• _Activity_
Among the lines of the data below, count those that hold the word "ковры". Answer with the number alone.

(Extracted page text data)
<<<<
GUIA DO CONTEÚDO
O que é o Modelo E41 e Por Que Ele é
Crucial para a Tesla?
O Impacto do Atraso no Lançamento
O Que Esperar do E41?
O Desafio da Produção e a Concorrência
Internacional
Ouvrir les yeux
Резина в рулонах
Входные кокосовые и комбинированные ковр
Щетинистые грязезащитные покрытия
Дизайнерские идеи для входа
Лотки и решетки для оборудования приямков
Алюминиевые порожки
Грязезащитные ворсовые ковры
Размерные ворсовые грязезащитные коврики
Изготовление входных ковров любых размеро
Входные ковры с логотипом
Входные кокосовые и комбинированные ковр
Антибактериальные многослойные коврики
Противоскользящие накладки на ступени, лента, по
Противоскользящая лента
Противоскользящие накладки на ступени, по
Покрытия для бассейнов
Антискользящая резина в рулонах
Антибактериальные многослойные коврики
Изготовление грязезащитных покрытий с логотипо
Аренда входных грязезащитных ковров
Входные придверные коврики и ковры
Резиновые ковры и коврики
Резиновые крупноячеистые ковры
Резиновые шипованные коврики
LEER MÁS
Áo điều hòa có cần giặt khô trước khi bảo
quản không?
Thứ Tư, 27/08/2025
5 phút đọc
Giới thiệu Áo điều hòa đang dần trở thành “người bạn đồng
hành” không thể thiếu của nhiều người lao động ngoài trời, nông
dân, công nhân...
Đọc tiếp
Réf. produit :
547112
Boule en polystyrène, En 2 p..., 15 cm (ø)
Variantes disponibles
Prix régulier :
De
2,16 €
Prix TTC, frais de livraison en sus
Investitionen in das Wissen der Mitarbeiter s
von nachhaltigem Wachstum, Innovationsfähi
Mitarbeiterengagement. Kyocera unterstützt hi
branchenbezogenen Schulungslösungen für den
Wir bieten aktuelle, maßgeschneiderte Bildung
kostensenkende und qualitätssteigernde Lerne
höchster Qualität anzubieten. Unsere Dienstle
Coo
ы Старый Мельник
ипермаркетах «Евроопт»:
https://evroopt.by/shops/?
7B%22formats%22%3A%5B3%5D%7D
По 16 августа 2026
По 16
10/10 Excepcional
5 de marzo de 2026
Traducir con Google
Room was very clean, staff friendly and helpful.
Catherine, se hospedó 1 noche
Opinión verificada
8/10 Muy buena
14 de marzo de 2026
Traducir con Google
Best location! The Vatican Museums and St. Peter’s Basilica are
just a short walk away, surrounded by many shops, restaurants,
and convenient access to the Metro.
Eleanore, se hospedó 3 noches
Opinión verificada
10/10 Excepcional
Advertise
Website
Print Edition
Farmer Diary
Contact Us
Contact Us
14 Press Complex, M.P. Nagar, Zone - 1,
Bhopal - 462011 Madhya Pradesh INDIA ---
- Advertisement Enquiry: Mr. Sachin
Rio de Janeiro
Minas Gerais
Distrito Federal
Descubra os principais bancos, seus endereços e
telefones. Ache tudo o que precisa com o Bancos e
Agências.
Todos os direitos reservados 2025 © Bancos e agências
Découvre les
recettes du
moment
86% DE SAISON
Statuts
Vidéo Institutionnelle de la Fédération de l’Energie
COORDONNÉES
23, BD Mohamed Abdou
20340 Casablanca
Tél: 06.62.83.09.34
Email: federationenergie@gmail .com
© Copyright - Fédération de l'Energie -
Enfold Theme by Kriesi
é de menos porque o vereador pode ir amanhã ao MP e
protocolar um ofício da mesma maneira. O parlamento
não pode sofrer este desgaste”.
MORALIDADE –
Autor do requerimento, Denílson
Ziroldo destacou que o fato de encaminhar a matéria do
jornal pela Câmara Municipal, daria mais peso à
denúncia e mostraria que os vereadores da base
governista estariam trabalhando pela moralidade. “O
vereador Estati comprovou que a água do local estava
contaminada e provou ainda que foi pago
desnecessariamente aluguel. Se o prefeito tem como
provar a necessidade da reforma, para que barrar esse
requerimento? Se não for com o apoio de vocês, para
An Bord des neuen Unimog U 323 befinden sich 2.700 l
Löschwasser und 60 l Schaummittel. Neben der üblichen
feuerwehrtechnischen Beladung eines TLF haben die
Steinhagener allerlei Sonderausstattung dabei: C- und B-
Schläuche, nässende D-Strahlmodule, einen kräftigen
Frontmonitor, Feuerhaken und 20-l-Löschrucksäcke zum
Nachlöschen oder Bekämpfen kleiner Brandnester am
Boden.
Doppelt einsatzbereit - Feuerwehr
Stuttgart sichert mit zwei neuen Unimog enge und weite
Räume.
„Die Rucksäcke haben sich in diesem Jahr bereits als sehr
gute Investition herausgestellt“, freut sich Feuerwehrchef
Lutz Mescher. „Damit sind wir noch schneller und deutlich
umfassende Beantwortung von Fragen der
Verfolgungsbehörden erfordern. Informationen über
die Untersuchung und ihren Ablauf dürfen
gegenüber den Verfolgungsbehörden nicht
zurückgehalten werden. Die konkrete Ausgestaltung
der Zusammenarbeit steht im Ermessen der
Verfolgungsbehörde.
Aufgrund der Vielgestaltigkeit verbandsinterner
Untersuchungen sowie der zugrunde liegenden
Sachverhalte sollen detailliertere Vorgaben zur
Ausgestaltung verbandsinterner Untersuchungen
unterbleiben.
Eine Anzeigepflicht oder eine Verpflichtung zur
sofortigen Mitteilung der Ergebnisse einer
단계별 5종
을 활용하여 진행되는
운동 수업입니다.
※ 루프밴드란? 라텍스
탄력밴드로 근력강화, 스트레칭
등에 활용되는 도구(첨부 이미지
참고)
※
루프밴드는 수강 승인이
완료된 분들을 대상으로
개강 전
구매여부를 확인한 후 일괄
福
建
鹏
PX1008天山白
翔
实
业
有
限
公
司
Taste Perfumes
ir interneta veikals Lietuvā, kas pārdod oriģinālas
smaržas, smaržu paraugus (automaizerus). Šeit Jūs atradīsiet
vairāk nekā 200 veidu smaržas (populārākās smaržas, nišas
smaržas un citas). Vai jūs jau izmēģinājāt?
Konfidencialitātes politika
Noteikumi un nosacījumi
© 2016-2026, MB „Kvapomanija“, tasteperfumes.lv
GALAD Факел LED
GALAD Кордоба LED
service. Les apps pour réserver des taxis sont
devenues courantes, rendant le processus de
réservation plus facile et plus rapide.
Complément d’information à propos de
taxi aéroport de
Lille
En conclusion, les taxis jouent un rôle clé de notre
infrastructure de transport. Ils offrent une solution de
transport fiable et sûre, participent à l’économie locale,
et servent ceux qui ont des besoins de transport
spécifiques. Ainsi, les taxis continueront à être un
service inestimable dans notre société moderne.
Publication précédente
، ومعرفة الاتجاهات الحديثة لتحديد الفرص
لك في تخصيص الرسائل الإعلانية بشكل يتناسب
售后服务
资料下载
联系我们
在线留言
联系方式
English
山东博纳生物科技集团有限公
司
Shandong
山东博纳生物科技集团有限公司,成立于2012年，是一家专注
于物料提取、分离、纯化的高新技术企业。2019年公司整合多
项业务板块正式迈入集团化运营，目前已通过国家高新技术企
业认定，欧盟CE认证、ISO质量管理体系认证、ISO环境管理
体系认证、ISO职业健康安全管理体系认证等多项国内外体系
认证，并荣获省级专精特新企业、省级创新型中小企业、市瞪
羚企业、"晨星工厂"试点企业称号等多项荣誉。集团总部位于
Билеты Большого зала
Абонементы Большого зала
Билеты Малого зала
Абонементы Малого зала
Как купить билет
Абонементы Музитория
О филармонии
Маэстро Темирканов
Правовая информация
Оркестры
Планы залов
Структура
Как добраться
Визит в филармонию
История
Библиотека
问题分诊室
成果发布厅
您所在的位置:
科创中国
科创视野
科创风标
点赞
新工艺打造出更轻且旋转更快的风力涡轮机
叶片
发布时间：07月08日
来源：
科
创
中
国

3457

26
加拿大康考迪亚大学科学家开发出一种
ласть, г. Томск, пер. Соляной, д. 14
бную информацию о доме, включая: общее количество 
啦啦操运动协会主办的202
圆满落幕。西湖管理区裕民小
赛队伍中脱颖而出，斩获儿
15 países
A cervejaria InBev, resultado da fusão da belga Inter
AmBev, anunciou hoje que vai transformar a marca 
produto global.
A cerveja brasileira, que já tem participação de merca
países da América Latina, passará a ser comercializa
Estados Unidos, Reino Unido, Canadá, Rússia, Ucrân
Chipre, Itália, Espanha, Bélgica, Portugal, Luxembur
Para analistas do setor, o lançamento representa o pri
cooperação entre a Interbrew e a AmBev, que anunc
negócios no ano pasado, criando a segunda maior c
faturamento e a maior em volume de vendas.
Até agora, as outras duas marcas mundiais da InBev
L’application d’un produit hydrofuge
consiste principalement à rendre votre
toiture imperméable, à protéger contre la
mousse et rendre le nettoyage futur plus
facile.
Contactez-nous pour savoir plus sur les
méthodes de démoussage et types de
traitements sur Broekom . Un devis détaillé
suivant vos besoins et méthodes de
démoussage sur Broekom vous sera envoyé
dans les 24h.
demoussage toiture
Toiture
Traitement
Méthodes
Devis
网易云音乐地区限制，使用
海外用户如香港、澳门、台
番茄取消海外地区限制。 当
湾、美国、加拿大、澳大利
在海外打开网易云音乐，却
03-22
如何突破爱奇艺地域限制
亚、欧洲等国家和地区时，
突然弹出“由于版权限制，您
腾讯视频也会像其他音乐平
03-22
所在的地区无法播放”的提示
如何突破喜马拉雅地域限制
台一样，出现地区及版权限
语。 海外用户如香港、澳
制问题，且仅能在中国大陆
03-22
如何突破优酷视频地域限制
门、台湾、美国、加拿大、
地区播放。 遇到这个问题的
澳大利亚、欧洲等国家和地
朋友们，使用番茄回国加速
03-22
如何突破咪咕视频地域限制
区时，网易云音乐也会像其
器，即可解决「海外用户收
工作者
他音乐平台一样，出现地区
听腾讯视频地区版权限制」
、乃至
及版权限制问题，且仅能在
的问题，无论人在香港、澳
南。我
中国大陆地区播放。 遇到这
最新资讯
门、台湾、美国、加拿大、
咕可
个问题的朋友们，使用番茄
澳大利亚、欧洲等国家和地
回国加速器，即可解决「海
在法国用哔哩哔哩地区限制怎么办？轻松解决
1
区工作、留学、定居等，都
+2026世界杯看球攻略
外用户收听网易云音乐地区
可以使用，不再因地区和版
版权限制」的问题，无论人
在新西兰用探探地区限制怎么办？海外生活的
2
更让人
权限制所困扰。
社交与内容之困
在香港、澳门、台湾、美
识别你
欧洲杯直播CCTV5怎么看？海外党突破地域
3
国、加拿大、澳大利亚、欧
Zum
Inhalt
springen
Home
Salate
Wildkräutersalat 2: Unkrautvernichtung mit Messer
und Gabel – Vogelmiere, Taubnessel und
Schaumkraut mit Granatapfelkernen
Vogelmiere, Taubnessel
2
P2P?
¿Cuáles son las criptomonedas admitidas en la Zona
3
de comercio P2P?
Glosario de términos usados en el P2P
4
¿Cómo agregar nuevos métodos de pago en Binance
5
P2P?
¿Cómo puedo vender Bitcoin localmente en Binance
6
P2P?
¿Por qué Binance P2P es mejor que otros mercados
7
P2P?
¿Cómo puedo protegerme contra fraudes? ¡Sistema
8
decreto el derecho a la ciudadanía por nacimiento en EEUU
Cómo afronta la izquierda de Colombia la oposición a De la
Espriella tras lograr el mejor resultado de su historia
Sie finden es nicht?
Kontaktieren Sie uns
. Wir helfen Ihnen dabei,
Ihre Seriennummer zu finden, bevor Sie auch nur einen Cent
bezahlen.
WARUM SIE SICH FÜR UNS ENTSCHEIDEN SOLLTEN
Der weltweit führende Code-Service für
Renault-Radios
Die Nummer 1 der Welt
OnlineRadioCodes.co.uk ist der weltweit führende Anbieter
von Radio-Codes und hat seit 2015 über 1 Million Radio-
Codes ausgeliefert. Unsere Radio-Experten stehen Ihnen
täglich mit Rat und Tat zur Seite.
>>>>
• _Worked solution_
5